• Brano scelto:
"""
Abbiamo dimostrato sul campo di essere capaci quanto un uomo, e anche di più”.

Di più nel senso che una donna è un avvocato migliore?

No, non necessariamente, può essere migliore o peggiore, come sempre dipende dalla preparazione e dalla passione che si mette nel lavoro. Forse azzarderei una differenza nell’approccio, ovviamente per quelle di noi che finalmente non si sentono più obbligate a scimmiottare uno stereotipo maschile per sentirsi legittimate. A me sembra che un approccio femminile tenda a non godere della sconfitta dell’avversario, non ne facciamo una questione di primato o di combattimento, piuttosto tendiamo a comporre liti in maniera costruttiva per i nostri assistiti, spogliando la questione dai machismi obsoleti a tante volte un po’ grottescamente tronfi. Il che non significa che manchiamo d’orgoglio o di capacità combattive, ma mi sembra non siano fine a se’stessi, semplicemente parte di un processo di chiarimento per addivenire a soluzioni soddisfacenti”.

Ma cosa le piace del suo lavoro?

Lo faccio da tanti anni che è certamente diventato una parte della mia identità – come sempre accade quando una professione occupa tanta parte della tua vita – ma sono felice che mi piaccia ancora tanto, perché la soddisfazione di vedere ‘fatta giustizia’ è una sensazione che non riesco a vedere disgiunta dal mero perseguimento della vittoria… non so se sono riuscita a spiegarmi”.

Oggi consiglierebbe una giovane donna di intraprendere questa carriera sapendo che è nelle condizioni di eccellere?

“Si direi di si, sempre che sia mossa da passione e da vero convincimento, le cose sono difficili, ma come in tanti altri campi, la competizione è molta e la strada si costruisce lungo il percorso. Il tempo della conciliazione certo è complicato, ma non più che per altre professioni: io ho una famiglia, e come tante altre donne ho dovuto fare dei compromessi ma non delle rinunce. Non credo che se fossi stata un uomo sarebbe stato tanto più facile, anche se riconosco che, soprattutto nella prima fase della prima infanzia di mia figlia, ho potuto contare sull’aiuto della mia famiglia di origine. Da una società evoluta mi aspetto che il sistema del welfare provveda le condizioni affinché una famiglia con dei figli possa contare su strutture e organizzazione del lavoro idonea alla “coesistenza delle carriere”: quella di professionista e quella di genitore”.
"""
• Dati registrati:
"""
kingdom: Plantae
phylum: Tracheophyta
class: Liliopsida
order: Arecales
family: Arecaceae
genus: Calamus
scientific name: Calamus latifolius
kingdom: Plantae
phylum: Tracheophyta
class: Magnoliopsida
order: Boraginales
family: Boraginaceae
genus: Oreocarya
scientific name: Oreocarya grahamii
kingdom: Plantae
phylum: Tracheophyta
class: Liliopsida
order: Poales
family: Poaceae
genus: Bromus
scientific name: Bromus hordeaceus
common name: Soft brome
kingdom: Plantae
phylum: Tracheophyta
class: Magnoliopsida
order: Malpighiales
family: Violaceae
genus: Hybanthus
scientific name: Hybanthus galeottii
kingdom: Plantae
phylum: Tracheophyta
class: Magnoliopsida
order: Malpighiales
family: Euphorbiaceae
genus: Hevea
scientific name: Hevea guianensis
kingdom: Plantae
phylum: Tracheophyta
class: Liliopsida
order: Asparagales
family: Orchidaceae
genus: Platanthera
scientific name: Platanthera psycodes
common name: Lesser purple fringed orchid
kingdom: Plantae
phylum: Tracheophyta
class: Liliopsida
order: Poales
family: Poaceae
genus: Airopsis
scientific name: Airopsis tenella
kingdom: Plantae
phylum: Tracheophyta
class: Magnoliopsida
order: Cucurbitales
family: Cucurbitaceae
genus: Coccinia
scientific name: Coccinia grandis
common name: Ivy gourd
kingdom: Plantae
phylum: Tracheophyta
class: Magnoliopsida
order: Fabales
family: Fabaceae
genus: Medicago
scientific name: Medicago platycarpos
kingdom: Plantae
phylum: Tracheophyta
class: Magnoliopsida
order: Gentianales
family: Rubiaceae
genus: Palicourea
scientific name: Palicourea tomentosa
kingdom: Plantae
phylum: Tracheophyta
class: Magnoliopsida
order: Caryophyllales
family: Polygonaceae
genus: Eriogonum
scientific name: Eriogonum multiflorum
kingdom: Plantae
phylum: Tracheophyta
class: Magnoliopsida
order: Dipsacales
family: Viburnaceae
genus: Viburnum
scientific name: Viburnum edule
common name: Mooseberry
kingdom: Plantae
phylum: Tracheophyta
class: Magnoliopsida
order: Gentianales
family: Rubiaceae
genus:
"""
• Sfida:
Stabilisci se ciascuna delle affermazioni (a), (b) e (c) concorda con il brano. Per ognuna rispondi sì o no e cita tra virgolette, parola per parola, il passo del brano che lo decide.
(a) L'intervistata ritiene che una donna sia necessariamente un avvocato migliore di un uomo.
(b) Nella prima infanzia della figlia, l'intervistata ha potuto contare sull'aiuto della famiglia di origine.
(c) L'intervistata afferma di aver dovuto fare delle rinunce per la famiglia.
Le voci sono materiale a sé, distinto dal brano.

• Problema risolto:
(a) No: "No, non necessariamente, può essere migliore o peggiore".
(b) Sì: "soprattutto nella prima fase della prima infanzia di mia figlia, ho potuto contare sull’aiuto della mia famiglia di origine".
(c) No: "ho dovuto fare dei compromessi ma non delle rinunce".